■ What is being asked
Reproduce the material below line for line, with no images.

■ Material provided
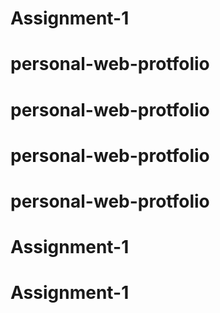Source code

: # Assignment-1
# personal-web-protfolio
# personal-web-protfolio
# personal-web-protfolio
# personal-web-protfolio
# Assignment-1
# Assignment-1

■ Answer for the task
Source code

: # Assignment-1
# personal-web-protfolio
# personal-web-protfolio
# personal-web-protfolio
# personal-web-protfolio
# Assignment-1
# Assignment-1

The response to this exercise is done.